Desde la óptica del gremio agroindustrial, el acuerdo UE–Mercosur trasciende el aumento de volúmenes exportados y plantea una oportunidad concreta para transformar la matriz productiva del país. Cappro destaca que el acceso preferencial a un mercado de más de 450 millones de consumidores europeos, sumado a los más de 250 millones del Mercosur, puede consolidar un nuevo perfil productivo para Paraguay, con mayor desarrollo industrial y generación de empleo de calidad.
El gremio subraya que la agroindustrialización debe ser entendida como una estrategia de desarrollo nacional y no únicamente como una agenda sectorial. En ese sentido, remarca que mayor valor agregado implica no solo más divisas, sino también el fortalecimiento de la marca país y una inserción más sólida en los mercados internacionales.

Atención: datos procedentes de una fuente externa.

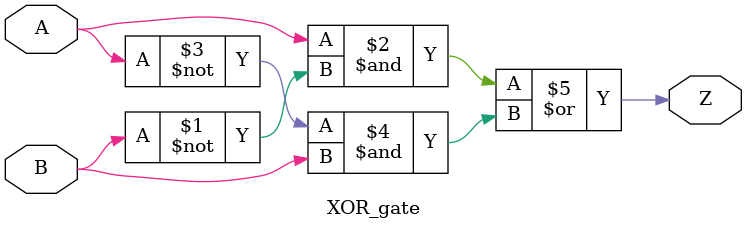
<source format=v>
`timescale 1ns / 1ps

module XOR_gate(
    input A,
    input B,
    output Z
    );

assign Z= (A & ~B)|(~A & B);
endmodule

</source>
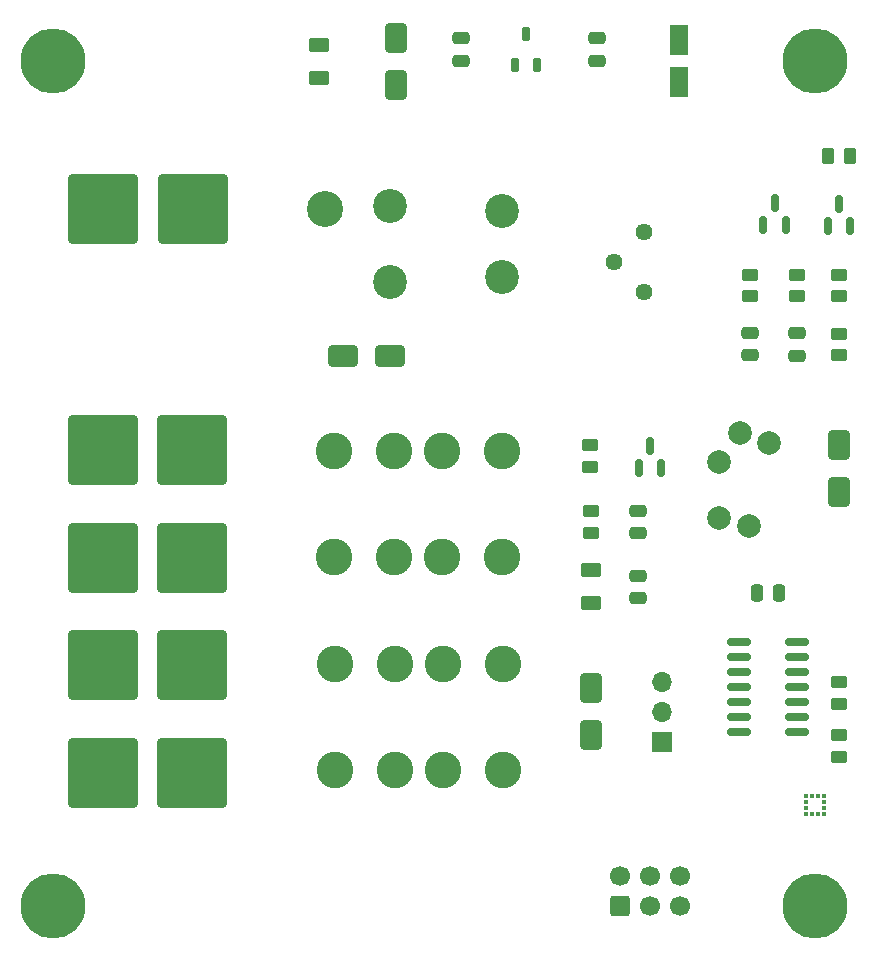
<source format=gbr>
%TF.GenerationSoftware,KiCad,Pcbnew,8.0.3*%
%TF.CreationDate,2024-06-23T19:26:25-05:00*%
%TF.ProjectId,Vehicle Power Switch,56656869-636c-4652-9050-6f7765722053,rev?*%
%TF.SameCoordinates,Original*%
%TF.FileFunction,Soldermask,Top*%
%TF.FilePolarity,Negative*%
%FSLAX46Y46*%
G04 Gerber Fmt 4.6, Leading zero omitted, Abs format (unit mm)*
G04 Created by KiCad (PCBNEW 8.0.3) date 2024-06-23 19:26:25*
%MOMM*%
%LPD*%
G01*
G04 APERTURE LIST*
G04 Aperture macros list*
%AMRoundRect*
0 Rectangle with rounded corners*
0 $1 Rounding radius*
0 $2 $3 $4 $5 $6 $7 $8 $9 X,Y pos of 4 corners*
0 Add a 4 corners polygon primitive as box body*
4,1,4,$2,$3,$4,$5,$6,$7,$8,$9,$2,$3,0*
0 Add four circle primitives for the rounded corners*
1,1,$1+$1,$2,$3*
1,1,$1+$1,$4,$5*
1,1,$1+$1,$6,$7*
1,1,$1+$1,$8,$9*
0 Add four rect primitives between the rounded corners*
20,1,$1+$1,$2,$3,$4,$5,0*
20,1,$1+$1,$4,$5,$6,$7,0*
20,1,$1+$1,$6,$7,$8,$9,0*
20,1,$1+$1,$8,$9,$2,$3,0*%
G04 Aperture macros list end*
%ADD10C,5.500000*%
%ADD11RoundRect,0.162500X0.162500X-0.447500X0.162500X0.447500X-0.162500X0.447500X-0.162500X-0.447500X0*%
%ADD12RoundRect,0.150000X0.150000X-0.587500X0.150000X0.587500X-0.150000X0.587500X-0.150000X-0.587500X0*%
%ADD13C,3.098800*%
%ADD14RoundRect,0.150000X-0.825000X-0.150000X0.825000X-0.150000X0.825000X0.150000X-0.825000X0.150000X0*%
%ADD15RoundRect,0.500000X2.500000X2.500000X-2.500000X2.500000X-2.500000X-2.500000X2.500000X-2.500000X0*%
%ADD16RoundRect,0.250000X-0.625000X0.375000X-0.625000X-0.375000X0.625000X-0.375000X0.625000X0.375000X0*%
%ADD17RoundRect,0.250000X0.475000X-0.250000X0.475000X0.250000X-0.475000X0.250000X-0.475000X-0.250000X0*%
%ADD18RoundRect,0.250000X-0.450000X0.262500X-0.450000X-0.262500X0.450000X-0.262500X0.450000X0.262500X0*%
%ADD19C,1.440000*%
%ADD20RoundRect,0.250000X0.625000X-0.375000X0.625000X0.375000X-0.625000X0.375000X-0.625000X-0.375000X0*%
%ADD21RoundRect,0.250000X0.600000X-0.600000X0.600000X0.600000X-0.600000X0.600000X-0.600000X-0.600000X0*%
%ADD22C,1.700000*%
%ADD23C,2.000000*%
%ADD24RoundRect,0.250000X0.450000X-0.262500X0.450000X0.262500X-0.450000X0.262500X-0.450000X-0.262500X0*%
%ADD25C,2.870200*%
%ADD26C,3.060700*%
%ADD27RoundRect,0.250000X-0.475000X0.250000X-0.475000X-0.250000X0.475000X-0.250000X0.475000X0.250000X0*%
%ADD28RoundRect,0.250000X-0.650000X1.000000X-0.650000X-1.000000X0.650000X-1.000000X0.650000X1.000000X0*%
%ADD29RoundRect,0.250000X-1.000000X-0.650000X1.000000X-0.650000X1.000000X0.650000X-1.000000X0.650000X0*%
%ADD30R,1.700000X1.700000*%
%ADD31O,1.700000X1.700000*%
%ADD32RoundRect,0.250000X0.262500X0.450000X-0.262500X0.450000X-0.262500X-0.450000X0.262500X-0.450000X0*%
%ADD33RoundRect,0.250000X-0.250000X-0.475000X0.250000X-0.475000X0.250000X0.475000X-0.250000X0.475000X0*%
%ADD34R,0.350000X0.375000*%
%ADD35R,0.375000X0.350000*%
%ADD36RoundRect,0.250000X-0.550000X1.050000X-0.550000X-1.050000X0.550000X-1.050000X0.550000X1.050000X0*%
G04 APERTURE END LIST*
D10*
%TO.C,H4*%
X62000000Y-128500000D03*
%TD*%
%TO.C,H3*%
X62000000Y-57000000D03*
%TD*%
%TO.C,H2*%
X126500000Y-128500000D03*
%TD*%
%TO.C,H1*%
X126500000Y-57000000D03*
%TD*%
D11*
%TO.C,U1*%
X101050000Y-57310000D03*
X102950000Y-57310000D03*
X102000000Y-54690000D03*
%TD*%
D12*
%TO.C,Q1*%
X111550000Y-91437500D03*
X113450000Y-91437500D03*
X112500000Y-89562500D03*
%TD*%
%TO.C,Q3*%
X127550000Y-70937500D03*
X129450000Y-70937500D03*
X128500000Y-69062500D03*
%TD*%
%TO.C,Q2*%
X122112500Y-70875000D03*
X124012500Y-70875000D03*
X123062500Y-69000000D03*
%TD*%
D13*
%TO.C,F3*%
X85776000Y-99000000D03*
X90856000Y-99000000D03*
X94920000Y-99000000D03*
X100000000Y-99000000D03*
%TD*%
D14*
%TO.C,U3*%
X120025000Y-106190000D03*
X120025000Y-107460000D03*
X120025000Y-108730000D03*
X120025000Y-110000000D03*
X120025000Y-111270000D03*
X120025000Y-112540000D03*
X120025000Y-113810000D03*
X124975000Y-113810000D03*
X124975000Y-112540000D03*
X124975000Y-111270000D03*
X124975000Y-110000000D03*
X124975000Y-108730000D03*
X124975000Y-107460000D03*
X124975000Y-106190000D03*
%TD*%
D15*
%TO.C,J1*%
X73800000Y-69500000D03*
X66200000Y-69500000D03*
%TD*%
%TO.C,J5*%
X73765000Y-117235000D03*
X66165000Y-117235000D03*
%TD*%
D13*
%TO.C,F2*%
X85776000Y-90000000D03*
X90856000Y-90000000D03*
X94920000Y-90000000D03*
X100000000Y-90000000D03*
%TD*%
D16*
%TO.C,D4*%
X107500000Y-100100000D03*
X107500000Y-102900000D03*
%TD*%
D17*
%TO.C,C8*%
X111500000Y-102450000D03*
X111500000Y-100550000D03*
%TD*%
D18*
%TO.C,R1*%
X107462500Y-89525000D03*
X107462500Y-91350000D03*
%TD*%
D19*
%TO.C,R7*%
X111985000Y-71460000D03*
X109445000Y-74000000D03*
X111985000Y-76540000D03*
%TD*%
D20*
%TO.C,F1*%
X84500000Y-58400000D03*
X84500000Y-55600000D03*
%TD*%
D21*
%TO.C,J8*%
X109960000Y-128500000D03*
D22*
X109960000Y-125960000D03*
X112500000Y-128500000D03*
X112500000Y-125960000D03*
X115040000Y-128500000D03*
X115040000Y-125960000D03*
%TD*%
D23*
%TO.C,J6*%
X120097199Y-88500000D03*
X122617199Y-89349892D03*
X118377200Y-95649998D03*
X120897200Y-96399999D03*
X118377200Y-90950000D03*
%TD*%
D24*
%TO.C,R5*%
X107500000Y-96912500D03*
X107500000Y-95087500D03*
%TD*%
D25*
%TO.C,U4*%
X99967600Y-69706000D03*
X90518800Y-69299600D03*
D26*
X85032400Y-69502800D03*
D25*
X90518800Y-75700400D03*
X99967600Y-75294000D03*
%TD*%
D18*
%TO.C,R2*%
X128500000Y-109587500D03*
X128500000Y-111412500D03*
%TD*%
D27*
%TO.C,C9*%
X125000000Y-80050000D03*
X125000000Y-81950000D03*
%TD*%
D18*
%TO.C,R11*%
X128500000Y-80087500D03*
X128500000Y-81912500D03*
%TD*%
D28*
%TO.C,D5*%
X128500000Y-89500000D03*
X128500000Y-93500000D03*
%TD*%
%TO.C,D3*%
X107525000Y-110040000D03*
X107525000Y-114040000D03*
%TD*%
D29*
%TO.C,D2*%
X86500000Y-82000000D03*
X90500000Y-82000000D03*
%TD*%
D15*
%TO.C,J4*%
X73765000Y-108135000D03*
X66165000Y-108135000D03*
%TD*%
D30*
%TO.C,J7*%
X113525000Y-114620000D03*
D31*
X113525000Y-112080000D03*
X113525000Y-109540000D03*
%TD*%
D32*
%TO.C,R9*%
X129412500Y-65000000D03*
X127587500Y-65000000D03*
%TD*%
D13*
%TO.C,F5*%
X85856000Y-117000000D03*
X90936000Y-117000000D03*
X95000000Y-117000000D03*
X100080000Y-117000000D03*
%TD*%
D28*
%TO.C,D1*%
X91000000Y-55000000D03*
X91000000Y-59000000D03*
%TD*%
D15*
%TO.C,J2*%
X73765000Y-89935000D03*
X66165000Y-89935000D03*
%TD*%
D18*
%TO.C,R10*%
X128500000Y-75087500D03*
X128500000Y-76912500D03*
%TD*%
D27*
%TO.C,C1*%
X96500000Y-55050000D03*
X96500000Y-56950000D03*
%TD*%
D18*
%TO.C,R8*%
X121000000Y-75087500D03*
X121000000Y-76912500D03*
%TD*%
%TO.C,R6*%
X125000000Y-75087500D03*
X125000000Y-76912500D03*
%TD*%
D33*
%TO.C,C4*%
X121550000Y-102000000D03*
X123450000Y-102000000D03*
%TD*%
D24*
%TO.C,R3*%
X128500000Y-115912500D03*
X128500000Y-114087500D03*
%TD*%
D27*
%TO.C,C6*%
X111500000Y-95050000D03*
X111500000Y-96950000D03*
%TD*%
D34*
%TO.C,U2*%
X127250000Y-119237500D03*
X126750000Y-119237500D03*
X126250000Y-119237500D03*
X125750000Y-119237500D03*
D35*
X125737500Y-119750000D03*
X125737500Y-120250000D03*
D34*
X125750000Y-120762500D03*
X126250000Y-120762500D03*
X126750000Y-120762500D03*
X127250000Y-120762500D03*
D35*
X127262500Y-120250000D03*
X127262500Y-119750000D03*
%TD*%
D15*
%TO.C,J3*%
X73765000Y-99035000D03*
X66165000Y-99035000D03*
%TD*%
D13*
%TO.C,F4*%
X85856000Y-108000000D03*
X90936000Y-108000000D03*
X95000000Y-108000000D03*
X100080000Y-108000000D03*
%TD*%
D27*
%TO.C,C7*%
X121000000Y-80000000D03*
X121000000Y-81900000D03*
%TD*%
D36*
%TO.C,C3*%
X115000000Y-55200000D03*
X115000000Y-58800000D03*
%TD*%
D27*
%TO.C,C5*%
X108000000Y-55050000D03*
X108000000Y-56950000D03*
%TD*%
M02*

</source>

Cappro señala además que Paraguay ya cuenta con antecedentes que respaldan esta visión. Actualmente, la Unión Europea es el principal destino de la harina de soja paraguaya, lo que demuestra la capacidad del país para competir con productos industrializados en mercados altamente exigentes, bajo estándares estrictos de calidad y control.
En este contexto, el fortalecimiento de la transformación local de la soja y otros granos permitiría reducir la dependencia de factores externos, mejorar la resiliencia del comercio exterior y posicionar al país como proveedor confiable de alimentos con alto valor añadido. El sector opera hoy con cerca del 80% de su capacidad instalada durante 2025 y aspira a alcanzar de manera sostenida el 100%, como forma de consolidar toda la cadena productiva.
No obstante, el acuerdo también plantea desafíos. La industria deberá responder a exigencias crecientes en materia de trazabilidad, sostenibilidad, transparencia y calidad. En ese sentido, Cappro resalta la implementación del Sistema de Identificación de Soja y Derivados (SISE), una herramienta voluntaria desarrollada junto con otros gremios, orientada a garantizar el origen y la trazabilidad de la soja paraguaya y sus derivados destinados a la Unión Europea y a otros mercados de alta exigencia.
Finalmente, el gremio advierte que para que el acuerdo despliegue todo su potencial será indispensable acompañar la apertura comercial con políticas públicas claras, previsibles y de largo plazo, que incentiven la inversión productiva y eviten que regulaciones externas al espíritu del tratado frenen su dinamismo. Cappro reafirma su compromiso de seguir trabajando con el sector público y privado para consolidar a Paraguay como un hub agroalimentario con proyección global.